Scaphoid fracture (summary)

Last revised by Craig Hacking on 3 Apr 2018
This is a basic article for medical students and other non-radiologists

Scaphoid fractures are the second commonest group of fractures that are seen following a fall onto an outstretched hand and result in wrist pain, specifically tenderness in the anatomical snuffbox. They are particularly important because of the risk of avascular necrosis if displaced fractures aren't treated appropriately.

Reference article

This is a summary article.

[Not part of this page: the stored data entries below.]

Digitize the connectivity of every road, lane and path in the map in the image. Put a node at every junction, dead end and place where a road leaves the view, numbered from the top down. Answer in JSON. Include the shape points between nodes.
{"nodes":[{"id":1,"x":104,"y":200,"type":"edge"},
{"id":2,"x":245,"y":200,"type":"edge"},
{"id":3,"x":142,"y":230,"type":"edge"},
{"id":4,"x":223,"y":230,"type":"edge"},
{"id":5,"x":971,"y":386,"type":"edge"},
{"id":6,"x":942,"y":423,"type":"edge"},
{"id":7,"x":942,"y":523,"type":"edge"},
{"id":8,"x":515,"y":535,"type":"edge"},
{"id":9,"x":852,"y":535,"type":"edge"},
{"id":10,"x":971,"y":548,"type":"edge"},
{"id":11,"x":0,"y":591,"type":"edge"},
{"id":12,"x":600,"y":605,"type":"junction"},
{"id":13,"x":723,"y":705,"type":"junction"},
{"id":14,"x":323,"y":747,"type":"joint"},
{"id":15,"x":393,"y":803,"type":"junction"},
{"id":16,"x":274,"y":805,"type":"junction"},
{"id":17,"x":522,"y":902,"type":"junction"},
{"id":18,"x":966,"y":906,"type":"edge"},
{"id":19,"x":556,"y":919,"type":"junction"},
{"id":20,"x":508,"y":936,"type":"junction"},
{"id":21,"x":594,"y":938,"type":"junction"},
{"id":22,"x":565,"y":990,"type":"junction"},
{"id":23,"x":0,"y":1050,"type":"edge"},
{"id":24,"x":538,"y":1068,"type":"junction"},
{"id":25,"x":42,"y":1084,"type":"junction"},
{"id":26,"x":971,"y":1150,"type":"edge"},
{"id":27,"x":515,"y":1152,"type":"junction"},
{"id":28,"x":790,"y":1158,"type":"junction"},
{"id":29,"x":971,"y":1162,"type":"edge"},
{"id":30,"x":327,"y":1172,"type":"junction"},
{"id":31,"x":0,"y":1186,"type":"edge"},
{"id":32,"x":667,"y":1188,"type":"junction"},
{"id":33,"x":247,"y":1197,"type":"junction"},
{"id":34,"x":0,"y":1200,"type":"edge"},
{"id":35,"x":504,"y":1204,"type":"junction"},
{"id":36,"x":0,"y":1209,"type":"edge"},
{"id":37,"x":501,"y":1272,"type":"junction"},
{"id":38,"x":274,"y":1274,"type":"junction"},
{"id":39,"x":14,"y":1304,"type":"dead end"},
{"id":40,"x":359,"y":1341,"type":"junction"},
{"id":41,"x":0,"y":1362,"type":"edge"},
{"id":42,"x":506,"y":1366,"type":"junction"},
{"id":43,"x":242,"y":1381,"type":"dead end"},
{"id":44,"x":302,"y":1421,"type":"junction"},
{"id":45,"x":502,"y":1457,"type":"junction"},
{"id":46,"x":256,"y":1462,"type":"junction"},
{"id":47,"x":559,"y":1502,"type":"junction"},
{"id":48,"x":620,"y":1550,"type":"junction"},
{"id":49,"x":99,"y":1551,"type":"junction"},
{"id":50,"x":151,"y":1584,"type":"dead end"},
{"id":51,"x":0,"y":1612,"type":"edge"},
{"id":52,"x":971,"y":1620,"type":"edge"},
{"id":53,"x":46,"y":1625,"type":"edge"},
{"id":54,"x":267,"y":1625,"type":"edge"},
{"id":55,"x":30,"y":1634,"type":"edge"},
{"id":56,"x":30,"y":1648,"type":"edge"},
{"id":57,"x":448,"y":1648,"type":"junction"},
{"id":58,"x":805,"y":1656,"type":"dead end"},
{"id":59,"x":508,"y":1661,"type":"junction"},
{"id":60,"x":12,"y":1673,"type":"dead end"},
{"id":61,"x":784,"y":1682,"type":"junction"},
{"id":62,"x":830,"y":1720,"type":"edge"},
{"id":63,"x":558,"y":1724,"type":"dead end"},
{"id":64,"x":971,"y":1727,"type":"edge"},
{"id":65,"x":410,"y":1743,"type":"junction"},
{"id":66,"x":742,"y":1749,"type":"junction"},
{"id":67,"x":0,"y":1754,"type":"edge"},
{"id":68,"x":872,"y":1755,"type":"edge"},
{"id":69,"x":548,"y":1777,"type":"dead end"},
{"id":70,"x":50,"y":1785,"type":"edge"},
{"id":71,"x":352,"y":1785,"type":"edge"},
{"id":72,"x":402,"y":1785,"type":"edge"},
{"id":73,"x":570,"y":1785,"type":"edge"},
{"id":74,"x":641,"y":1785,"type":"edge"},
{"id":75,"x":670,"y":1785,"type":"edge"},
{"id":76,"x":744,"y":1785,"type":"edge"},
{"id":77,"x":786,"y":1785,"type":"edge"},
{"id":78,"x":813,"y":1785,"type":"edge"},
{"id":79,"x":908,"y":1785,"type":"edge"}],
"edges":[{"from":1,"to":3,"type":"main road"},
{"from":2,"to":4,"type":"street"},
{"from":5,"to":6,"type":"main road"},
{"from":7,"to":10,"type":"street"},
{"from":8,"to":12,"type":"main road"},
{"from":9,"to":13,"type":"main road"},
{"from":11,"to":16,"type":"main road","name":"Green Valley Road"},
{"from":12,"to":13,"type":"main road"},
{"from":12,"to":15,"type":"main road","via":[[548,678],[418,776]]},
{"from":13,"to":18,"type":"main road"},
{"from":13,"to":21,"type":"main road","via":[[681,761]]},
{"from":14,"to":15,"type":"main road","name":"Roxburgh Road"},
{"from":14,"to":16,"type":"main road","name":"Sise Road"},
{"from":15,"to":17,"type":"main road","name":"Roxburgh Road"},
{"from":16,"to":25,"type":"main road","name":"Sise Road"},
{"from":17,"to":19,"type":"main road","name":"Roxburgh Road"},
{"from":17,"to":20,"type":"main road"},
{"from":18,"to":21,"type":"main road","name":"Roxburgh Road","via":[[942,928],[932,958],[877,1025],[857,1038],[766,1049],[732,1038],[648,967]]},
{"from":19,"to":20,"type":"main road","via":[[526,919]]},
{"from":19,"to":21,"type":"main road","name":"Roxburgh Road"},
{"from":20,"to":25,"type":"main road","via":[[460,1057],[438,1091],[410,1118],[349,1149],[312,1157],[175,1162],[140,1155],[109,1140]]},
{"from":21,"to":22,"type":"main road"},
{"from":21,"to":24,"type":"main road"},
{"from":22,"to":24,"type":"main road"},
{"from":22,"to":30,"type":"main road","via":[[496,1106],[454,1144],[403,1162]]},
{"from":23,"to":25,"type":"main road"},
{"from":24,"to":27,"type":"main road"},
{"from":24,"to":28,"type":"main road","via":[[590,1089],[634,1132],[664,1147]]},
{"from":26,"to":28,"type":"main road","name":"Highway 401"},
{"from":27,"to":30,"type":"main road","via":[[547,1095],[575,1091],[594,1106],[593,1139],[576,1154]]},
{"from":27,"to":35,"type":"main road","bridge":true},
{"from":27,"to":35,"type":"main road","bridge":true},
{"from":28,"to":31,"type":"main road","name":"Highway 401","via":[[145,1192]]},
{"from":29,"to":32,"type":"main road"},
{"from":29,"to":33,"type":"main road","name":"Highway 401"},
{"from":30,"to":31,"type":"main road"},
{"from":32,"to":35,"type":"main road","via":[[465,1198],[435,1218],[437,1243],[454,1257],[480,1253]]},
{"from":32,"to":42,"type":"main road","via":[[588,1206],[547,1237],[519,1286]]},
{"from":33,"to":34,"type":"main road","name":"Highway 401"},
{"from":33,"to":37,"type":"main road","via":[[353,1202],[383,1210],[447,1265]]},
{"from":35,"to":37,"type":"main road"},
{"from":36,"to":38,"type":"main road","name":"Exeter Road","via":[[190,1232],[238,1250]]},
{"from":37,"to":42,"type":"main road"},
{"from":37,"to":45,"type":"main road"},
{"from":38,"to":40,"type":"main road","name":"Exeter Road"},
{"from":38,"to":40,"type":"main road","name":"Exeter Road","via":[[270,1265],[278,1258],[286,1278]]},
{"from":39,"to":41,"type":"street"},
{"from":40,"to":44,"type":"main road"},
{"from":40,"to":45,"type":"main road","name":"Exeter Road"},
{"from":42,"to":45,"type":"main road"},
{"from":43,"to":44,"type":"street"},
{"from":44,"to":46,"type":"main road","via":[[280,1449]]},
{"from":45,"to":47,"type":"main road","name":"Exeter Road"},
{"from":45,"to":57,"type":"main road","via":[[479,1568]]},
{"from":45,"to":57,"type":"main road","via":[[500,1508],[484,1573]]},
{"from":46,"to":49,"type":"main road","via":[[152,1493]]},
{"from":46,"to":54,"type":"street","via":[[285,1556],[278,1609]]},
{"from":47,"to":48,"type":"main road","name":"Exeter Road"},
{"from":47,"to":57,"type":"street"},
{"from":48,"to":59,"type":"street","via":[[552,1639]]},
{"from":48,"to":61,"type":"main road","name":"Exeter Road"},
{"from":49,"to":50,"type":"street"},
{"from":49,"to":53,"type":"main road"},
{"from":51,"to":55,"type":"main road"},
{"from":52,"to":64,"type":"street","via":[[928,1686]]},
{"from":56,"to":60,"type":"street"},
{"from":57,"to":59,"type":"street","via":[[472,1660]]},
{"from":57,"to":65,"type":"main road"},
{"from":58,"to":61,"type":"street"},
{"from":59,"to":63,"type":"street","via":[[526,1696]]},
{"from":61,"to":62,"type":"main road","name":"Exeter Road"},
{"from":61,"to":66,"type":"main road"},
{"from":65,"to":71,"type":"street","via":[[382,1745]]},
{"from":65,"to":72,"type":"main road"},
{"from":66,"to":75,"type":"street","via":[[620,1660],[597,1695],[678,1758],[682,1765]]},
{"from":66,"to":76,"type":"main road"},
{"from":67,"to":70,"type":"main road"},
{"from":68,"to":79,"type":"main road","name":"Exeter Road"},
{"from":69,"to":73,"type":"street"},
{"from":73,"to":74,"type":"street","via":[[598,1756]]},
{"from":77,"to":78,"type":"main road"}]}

For more information, you can read a more in-depth reference article: scaphoid fracture.

  • anatomy
  • epidemiology
    • can occur at any age
    • commonest in male adolescents and young adults (10-19) 1
  • presentation
    • wrist pain following a fall onto an outstretched hand
    • focal tenderness over the anatomical snuffbox
  • pathophysiology
    • commonest carpal bone fracture
  • investigation
    • scaphoid fractures may be occult on plain radiographs
    • a scaphoid series (4 views) more sensitive than wrist x-ray (2 views)
    • if normal with continued symptoms, further imaging can be performed
  • treatment
    • non-displaced fractures treated with immobilization in cast
    • internal fixation may be required for displaced waist fractures
    • most fractures heal without complications
      • non-union may occur
      • avascular necrosis can occur and result in chronic pain

Plain radiographs (4-view scaphoid series) is used for diagnosis. However, scaphoid fractures may be occult and the risk of avascular necrosis merits follow-up in patients with continued symptoms.

Additional follow-up in this group can make use of a bone scan or MRI because of their greater sensitivity and specificity.

A lucent line across the waist of the scaphoid is the commonest site for fracture. However, displaced and non-displaced fractures of the proximal and distal pole may be seen.

An MRI is a very sensitive test for looking at bone edema which occurs after fracture. There will be increased signal in edematous bone marrow on the fluid-weighted sequences (T2/STIR) and reduced signal on T1. It is also very sensitive for a ligamentous injury.

Where MRI is not available, a bone scan may be useful. There will be increased tracer uptake in the scaphoid following fracture.